#### Consigne:
Poursuivez le passage cité sur la décision de justice relative aux pesticides, à partir de sa dernière phrase.

━━ Passage cité

Les fongicides de la famille des SDHI, utilisés dans de nombreuses cultures pour tuer les champignons et moisissures, pourraient aussi disparaître des champs français. Depuis de longues années, POLLINIS se bat, jusque devant la Cour de justice de l’UE, pour que ces substances ne bénéficient pas de prolongation de leur autorisation de mise sur le marché sans nouvelle évaluation. C’est, par exemple, le cas du boscalid, réautorisé par la Commission européenne jusqu’en 2026, malgré sa toxicité pour les abeilles domestiques et sauvagesKopit, Klinger et al. (2022)Fisher II, Cogley et al. (2021), et son impact sur la mortalité des ouvrières et la diminution de la taille des colonies, même à faibles dosesFisher II, DeGrandi-Hoffman et al. (2021).
Les pesticides contaminent nos écosystèmes, sont responsables du déclin de la biodiversité et portent atteinte à la santé humaine
Comme il y a deux ans devant le tribunal administratif, la cour d’appel a reconnu la « contamination généralisée, diffuse, chronique et durable des eaux et des sols par les produits phytopharmaceutiques ». La justice pointe aussi une nouvelle fois la responsabilité de l’usage de pesticides dangereux dans le déclin de la biodiversité et de la biomasse.
Ce volet de la décision a un fort poids symbolique. Il bat en brèche les arguments martelés par le gouvernement et l’agrochimie durant le procès. En première instance comme en appel, le ministère de l’Agriculture a choisi de ne pas s’exprimer, laissant sa défense à Phyteis, le lobby des producteurs de pesticides en France, qui a demandé à intervenir pour protéger ses intérêts. Au tribunal administratif, puis devant la cour administrative d’appel, l’avocat de Phyteis a ainsi tenté de semer le doute dans l’esprit des juges, en avançant que le déclin de la biodiversité était également lié aux pollutions industrielles ou encore au changement climatique, pour diluer la responsabilité des pesticides dans cet effondrement.

━━━━
━━ Données fournies

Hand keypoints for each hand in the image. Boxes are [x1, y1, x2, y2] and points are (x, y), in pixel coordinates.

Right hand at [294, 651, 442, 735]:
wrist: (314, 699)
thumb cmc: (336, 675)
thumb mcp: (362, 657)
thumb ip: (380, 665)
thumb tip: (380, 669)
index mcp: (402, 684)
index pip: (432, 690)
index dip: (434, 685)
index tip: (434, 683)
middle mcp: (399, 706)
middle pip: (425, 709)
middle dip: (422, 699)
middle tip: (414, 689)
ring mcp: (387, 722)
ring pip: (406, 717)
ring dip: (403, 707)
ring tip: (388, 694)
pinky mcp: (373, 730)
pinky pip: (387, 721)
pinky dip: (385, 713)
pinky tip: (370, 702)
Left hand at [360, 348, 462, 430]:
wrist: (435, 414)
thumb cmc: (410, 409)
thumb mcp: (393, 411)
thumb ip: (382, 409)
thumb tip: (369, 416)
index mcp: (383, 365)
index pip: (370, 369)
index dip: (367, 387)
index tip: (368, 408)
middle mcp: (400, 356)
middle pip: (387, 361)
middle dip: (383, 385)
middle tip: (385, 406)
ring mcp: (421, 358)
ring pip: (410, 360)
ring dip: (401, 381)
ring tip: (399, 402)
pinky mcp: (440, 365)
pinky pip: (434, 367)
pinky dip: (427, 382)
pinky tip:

━━━━

#### Réponse rédigée:
Face à cette stratégie, la cour administrative d’appel est restée ferme : « Si le ministre de l’agriculture et le syndicat Phyteis font valoir que la contamination des eaux et des sols, le déclin de la biodiversité et la détérioration des chaînes trophiques ont d’autres causes que le seul usage des produits phytopharmaceutiques, telles que la pollution domestique et industrielle, la destruction des habitats naturels, la présence d’espèces envahissantes ou les évolutions liées au changement climatique, il n’en résulte pas moins de ce qui a été dit ci-dessus que l’utilisation des produits phytopharmaceutiques est responsable d’une atteinte non négligeable aux éléments ou aux fonctions des écosystèmes ainsi qu’aux bénéfices collectifs tirés par l’homme de l’environnement. »
Il y a deux ans, après la décision du tribunal administratif, le gouvernement avait choisi de répondre à sa condamnation par l’inaction. Aujourd’hui, il est au pied du mur : la justice lui impose de revoir les protocoles d’évaluation des pesticides et de revenir sur la commercialisation des produits injustement autorisés. L’Etat ne peut ignorer plus longtemps sa responsabilité en matière de protection de la biodiversité et de la santé humaine. La science et le droit l’obligent.